People results are also dependent on the content that individual users put into their MySite pages. If these users don’t fill in the About Me and Ask Me About sections of their MySite personal site, that information will not appear in the search results. To effectively leverage People Search in SharePoint it is important to make MySite available to the users and to encourage them to fill in the information in their MySite profiles. Otherwise, many of the social-search enhancements that SharePoint offers are useless.

How Social Behavior Influences Relevance

SharePoint Search’s relevance calculations take into account all aspects of social search, from content that people author, the relative location of people in the organizational charts, content entered into MySite personal profiles, and tags that people use on content. These additional capabilities that are found only in the SharePoint search products take search to a new level by presenting results in a context-oriented fashion that is personally relevant to the search user.

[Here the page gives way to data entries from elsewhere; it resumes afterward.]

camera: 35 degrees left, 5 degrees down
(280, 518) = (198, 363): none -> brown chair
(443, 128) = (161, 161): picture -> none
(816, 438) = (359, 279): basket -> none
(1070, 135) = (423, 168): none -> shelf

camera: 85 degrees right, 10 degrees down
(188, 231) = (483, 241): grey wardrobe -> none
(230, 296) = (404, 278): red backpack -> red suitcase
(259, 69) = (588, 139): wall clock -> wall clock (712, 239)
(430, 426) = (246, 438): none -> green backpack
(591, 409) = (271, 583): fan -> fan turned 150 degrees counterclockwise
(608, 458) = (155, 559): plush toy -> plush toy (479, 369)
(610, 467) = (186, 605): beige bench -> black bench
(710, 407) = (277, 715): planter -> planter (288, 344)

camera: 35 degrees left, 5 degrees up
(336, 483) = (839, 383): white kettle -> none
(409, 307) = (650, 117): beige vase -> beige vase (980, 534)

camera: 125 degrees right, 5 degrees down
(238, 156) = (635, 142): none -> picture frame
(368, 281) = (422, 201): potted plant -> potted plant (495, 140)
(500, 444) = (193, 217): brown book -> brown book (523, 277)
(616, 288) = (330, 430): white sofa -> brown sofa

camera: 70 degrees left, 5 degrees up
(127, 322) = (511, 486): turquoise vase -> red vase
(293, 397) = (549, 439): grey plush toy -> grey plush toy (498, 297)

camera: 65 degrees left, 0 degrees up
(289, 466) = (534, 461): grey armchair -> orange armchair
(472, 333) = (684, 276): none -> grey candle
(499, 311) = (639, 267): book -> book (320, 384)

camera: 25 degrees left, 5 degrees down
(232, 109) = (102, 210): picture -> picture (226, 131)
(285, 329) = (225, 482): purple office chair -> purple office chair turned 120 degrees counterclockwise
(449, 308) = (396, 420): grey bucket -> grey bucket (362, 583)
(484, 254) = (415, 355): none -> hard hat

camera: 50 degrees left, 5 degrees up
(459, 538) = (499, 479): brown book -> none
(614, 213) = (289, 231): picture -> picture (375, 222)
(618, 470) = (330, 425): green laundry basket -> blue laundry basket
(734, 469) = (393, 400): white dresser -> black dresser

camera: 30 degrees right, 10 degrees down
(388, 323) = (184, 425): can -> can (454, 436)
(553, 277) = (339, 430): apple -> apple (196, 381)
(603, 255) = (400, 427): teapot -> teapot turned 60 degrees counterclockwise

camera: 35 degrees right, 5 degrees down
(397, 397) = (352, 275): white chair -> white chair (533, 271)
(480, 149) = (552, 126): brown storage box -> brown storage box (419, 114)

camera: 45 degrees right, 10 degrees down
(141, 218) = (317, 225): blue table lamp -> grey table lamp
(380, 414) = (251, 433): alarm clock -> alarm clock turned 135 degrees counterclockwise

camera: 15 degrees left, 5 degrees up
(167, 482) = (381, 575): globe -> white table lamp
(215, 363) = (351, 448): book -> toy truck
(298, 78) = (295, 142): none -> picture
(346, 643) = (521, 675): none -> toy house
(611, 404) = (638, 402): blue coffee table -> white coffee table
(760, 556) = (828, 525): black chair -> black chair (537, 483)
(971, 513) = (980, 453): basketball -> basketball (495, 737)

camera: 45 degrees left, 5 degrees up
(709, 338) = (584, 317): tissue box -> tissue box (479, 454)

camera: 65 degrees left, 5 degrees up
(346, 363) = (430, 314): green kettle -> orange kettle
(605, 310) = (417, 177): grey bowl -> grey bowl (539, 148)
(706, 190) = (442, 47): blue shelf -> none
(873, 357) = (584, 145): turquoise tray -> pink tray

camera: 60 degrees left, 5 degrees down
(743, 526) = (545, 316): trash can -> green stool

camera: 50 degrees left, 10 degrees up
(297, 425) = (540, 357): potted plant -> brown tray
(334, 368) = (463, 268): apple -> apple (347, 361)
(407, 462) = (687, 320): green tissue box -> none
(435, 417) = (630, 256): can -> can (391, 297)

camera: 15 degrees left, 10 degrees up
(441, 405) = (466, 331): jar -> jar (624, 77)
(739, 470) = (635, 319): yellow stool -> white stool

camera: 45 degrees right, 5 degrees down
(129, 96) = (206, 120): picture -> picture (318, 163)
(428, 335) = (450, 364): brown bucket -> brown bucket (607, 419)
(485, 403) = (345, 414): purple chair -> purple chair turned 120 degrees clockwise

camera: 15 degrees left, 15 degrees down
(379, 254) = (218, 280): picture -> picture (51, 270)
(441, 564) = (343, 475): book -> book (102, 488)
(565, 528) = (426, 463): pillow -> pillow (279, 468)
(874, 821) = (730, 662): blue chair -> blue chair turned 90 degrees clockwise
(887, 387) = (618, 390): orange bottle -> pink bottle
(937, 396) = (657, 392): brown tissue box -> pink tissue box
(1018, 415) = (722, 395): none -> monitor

One of the key ways that SharePoint calculates relevance is through social distance based on the organizational chart. Content that is authored, modified, and tagged by people who are directly connected in the organization chart will appear before content of people who are many degrees away. SharePoint also takes into account any tagging or feedback that people close to the searcher have applied to content, which will also cause results to bubble up in relevance.

What if a person is far away on the organization chart from the search user, but the two are currently working together on a cross-departmental project? In the People Search results pane, each result entry contains a link to add a person as a colleague. By selecting this link, the search user places the person within his or her social network, which will in turn impact the relevance of search results.

SharePoint goes a step beyond the simple metrics of social distance and also factors in social frequency. This takes two forms, authorship and social participation. Authorship is a factor based on how much a person interacts with content in the system — the more content a user authors or edits, the higher the search relevance results. Not only does this place a particular user’s content above others, it helps the organization identify centers of expertise. Social participation works in much the same way by factoring in the amount of tagging that a person does to content.

SUMMARY

Search in the enterprise using the SharePoint 2010 stack of products involves a lot of moving parts. The crawling engine gathers information about content from a variety of locations including SharePoint, databases and line-of-business systems, websites, file shares, Exchange, and Lotus Notes. The crawler communicates with the indexer, which organizes and stores the crawled content and properties in index databases. The query server pulls search results from the index databases in response to search queries, and the user interface accepts queries and presents results.

Selecting a search product in the SharePoint 2010 stack can be a daunting exercise because many search offerings are intended for different purposes, from entry level to full-featured enterprise-scale solutions. Deciding between products and when to migrate to higher levels requires that you complete regular audits of your users and the content that the system is crawling.

All the SharePoint search products provide a rich set of user interfaces that allows the user to submit search queries and view results. The search experience is greatly enhanced with features that allow for refinement of searches (previously known as search facets), the display of Best Bets and exact matches, and at the higher end thumbnails and previews.

After reading this chapter, you should have a good understanding of what search is, as well as what can be done with search in the SharePoint 2010 stack. The next chapter digs deeper into building your search solution so that it will successfully deliver relevant and timely results to your search users.